Exercise requirements:
All of the records should come back exactly as written.

Exercise data:
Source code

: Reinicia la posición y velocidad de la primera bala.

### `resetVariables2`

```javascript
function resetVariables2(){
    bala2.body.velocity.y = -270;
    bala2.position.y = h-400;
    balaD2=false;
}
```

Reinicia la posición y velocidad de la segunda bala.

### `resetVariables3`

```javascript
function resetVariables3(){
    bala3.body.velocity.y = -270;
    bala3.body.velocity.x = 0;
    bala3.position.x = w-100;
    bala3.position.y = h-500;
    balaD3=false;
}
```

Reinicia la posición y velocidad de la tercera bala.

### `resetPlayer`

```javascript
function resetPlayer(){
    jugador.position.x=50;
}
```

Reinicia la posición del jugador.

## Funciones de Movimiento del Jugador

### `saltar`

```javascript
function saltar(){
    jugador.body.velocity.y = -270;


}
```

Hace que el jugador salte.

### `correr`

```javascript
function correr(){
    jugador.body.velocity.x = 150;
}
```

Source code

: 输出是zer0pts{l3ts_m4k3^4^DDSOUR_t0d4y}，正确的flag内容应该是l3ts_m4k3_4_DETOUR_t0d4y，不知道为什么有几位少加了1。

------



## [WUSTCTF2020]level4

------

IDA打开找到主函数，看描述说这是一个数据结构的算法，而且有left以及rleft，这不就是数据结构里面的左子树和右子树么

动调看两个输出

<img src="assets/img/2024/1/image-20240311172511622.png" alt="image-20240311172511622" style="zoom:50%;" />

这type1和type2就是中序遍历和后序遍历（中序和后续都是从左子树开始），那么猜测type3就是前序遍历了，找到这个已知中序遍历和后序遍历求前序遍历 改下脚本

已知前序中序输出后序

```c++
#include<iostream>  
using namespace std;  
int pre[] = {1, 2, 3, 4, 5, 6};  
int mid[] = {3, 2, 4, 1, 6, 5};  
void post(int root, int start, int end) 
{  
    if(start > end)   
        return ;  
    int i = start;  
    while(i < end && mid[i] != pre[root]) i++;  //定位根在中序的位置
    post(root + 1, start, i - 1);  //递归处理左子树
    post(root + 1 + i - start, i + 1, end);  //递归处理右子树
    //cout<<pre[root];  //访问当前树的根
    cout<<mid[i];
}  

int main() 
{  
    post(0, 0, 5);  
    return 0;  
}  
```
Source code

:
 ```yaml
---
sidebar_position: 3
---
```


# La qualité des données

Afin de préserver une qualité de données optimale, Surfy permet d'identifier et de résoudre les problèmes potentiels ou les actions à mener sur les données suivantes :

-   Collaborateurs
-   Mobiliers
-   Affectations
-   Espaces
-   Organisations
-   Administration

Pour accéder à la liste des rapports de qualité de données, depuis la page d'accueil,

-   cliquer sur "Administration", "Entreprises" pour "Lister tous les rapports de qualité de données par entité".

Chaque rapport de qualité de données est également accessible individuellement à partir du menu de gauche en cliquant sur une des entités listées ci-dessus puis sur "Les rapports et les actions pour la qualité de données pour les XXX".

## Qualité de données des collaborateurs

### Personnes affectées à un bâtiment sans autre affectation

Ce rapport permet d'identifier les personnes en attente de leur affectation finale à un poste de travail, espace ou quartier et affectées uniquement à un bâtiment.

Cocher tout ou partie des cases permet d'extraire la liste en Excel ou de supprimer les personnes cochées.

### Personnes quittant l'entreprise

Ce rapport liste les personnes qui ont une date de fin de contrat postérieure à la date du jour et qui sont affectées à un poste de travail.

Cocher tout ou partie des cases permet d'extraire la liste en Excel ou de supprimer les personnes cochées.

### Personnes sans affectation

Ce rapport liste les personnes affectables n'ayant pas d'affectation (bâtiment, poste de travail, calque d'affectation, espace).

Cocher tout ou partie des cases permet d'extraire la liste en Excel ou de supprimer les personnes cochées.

Solved exercise:
Source code

: Reinicia la posición y velocidad de la primera bala.

### `resetVariables2`

```javascript
function resetVariables2(){
    bala2.body.velocity.y = -270;
    bala2.position.y = h-400;
    balaD2=false;
}
```

Reinicia la posición y velocidad de la segunda bala.

### `resetVariables3`

```javascript
function resetVariables3(){
    bala3.body.velocity.y = -270;
    bala3.body.velocity.x = 0;
    bala3.position.x = w-100;
    bala3.position.y = h-500;
    balaD3=false;
}
```

Reinicia la posición y velocidad de la tercera bala.

### `resetPlayer`

```javascript
function resetPlayer(){
    jugador.position.x=50;
}
```

Reinicia la posición del jugador.

## Funciones de Movimiento del Jugador

### `saltar`

```javascript
function saltar(){
    jugador.body.velocity.y = -270;


}
```

Hace que el jugador salte.

### `correr`

```javascript
function correr(){
    jugador.body.velocity.x = 150;
}
```

Source code

: 输出是zer0pts{l3ts_m4k3^4^DDSOUR_t0d4y}，正确的flag内容应该是l3ts_m4k3_4_DETOUR_t0d4y，不知道为什么有几位少加了1。

------



## [WUSTCTF2020]level4

------

IDA打开找到主函数，看描述说这是一个数据结构的算法，而且有left以及rleft，这不就是数据结构里面的左子树和右子树么

动调看两个输出

<img src="assets/img/2024/1/image-20240311172511622.png" alt="image-20240311172511622" style="zoom:50%;" />

这type1和type2就是中序遍历和后序遍历（中序和后续都是从左子树开始），那么猜测type3就是前序遍历了，找到这个已知中序遍历和后序遍历求前序遍历 改下脚本

已知前序中序输出后序

```c++
#include<iostream>  
using namespace std;  
int pre[] = {1, 2, 3, 4, 5, 6};  
int mid[] = {3, 2, 4, 1, 6, 5};  
void post(int root, int start, int end) 
{  
    if(start > end)   
        return ;  
    int i = start;  
    while(i < end && mid[i] != pre[root]) i++;  //定位根在中序的位置
    post(root + 1, start, i - 1);  //递归处理左子树
    post(root + 1 + i - start, i + 1, end);  //递归处理右子树
    //cout<<pre[root];  //访问当前树的根
    cout<<mid[i];
}  

int main() 
{  
    post(0, 0, 5);  
    return 0;  
}  
```
Source code

:
 ```yaml
---
sidebar_position: 3
---
```


# La qualité des données

Afin de préserver une qualité de données optimale, Surfy permet d'identifier et de résoudre les problèmes potentiels ou les actions à mener sur les données suivantes :

-   Collaborateurs
-   Mobiliers
-   Affectations
-   Espaces
-   Organisations
-   Administration

Pour accéder à la liste des rapports de qualité de données, depuis la page d'accueil,

-   cliquer sur "Administration", "Entreprises" pour "Lister tous les rapports de qualité de données par entité".

Chaque rapport de qualité de données est également accessible individuellement à partir du menu de gauche en cliquant sur une des entités listées ci-dessus puis sur "Les rapports et les actions pour la qualité de données pour les XXX".

## Qualité de données des collaborateurs

### Personnes affectées à un bâtiment sans autre affectation

Ce rapport permet d'identifier les personnes en attente de leur affectation finale à un poste de travail, espace ou quartier et affectées uniquement à un bâtiment.

Cocher tout ou partie des cases permet d'extraire la liste en Excel ou de supprimer les personnes cochées.

### Personnes quittant l'entreprise

Ce rapport liste les personnes qui ont une date de fin de contrat postérieure à la date du jour et qui sont affectées à un poste de travail.

Cocher tout ou partie des cases permet d'extraire la liste en Excel ou de supprimer les personnes cochées.

### Personnes sans affectation

Ce rapport liste les personnes affectables n'ayant pas d'affectation (bâtiment, poste de travail, calque d'affectation, espace).

Cocher tout ou partie des cases permet d'extraire la liste en Excel ou de supprimer les personnes cochées.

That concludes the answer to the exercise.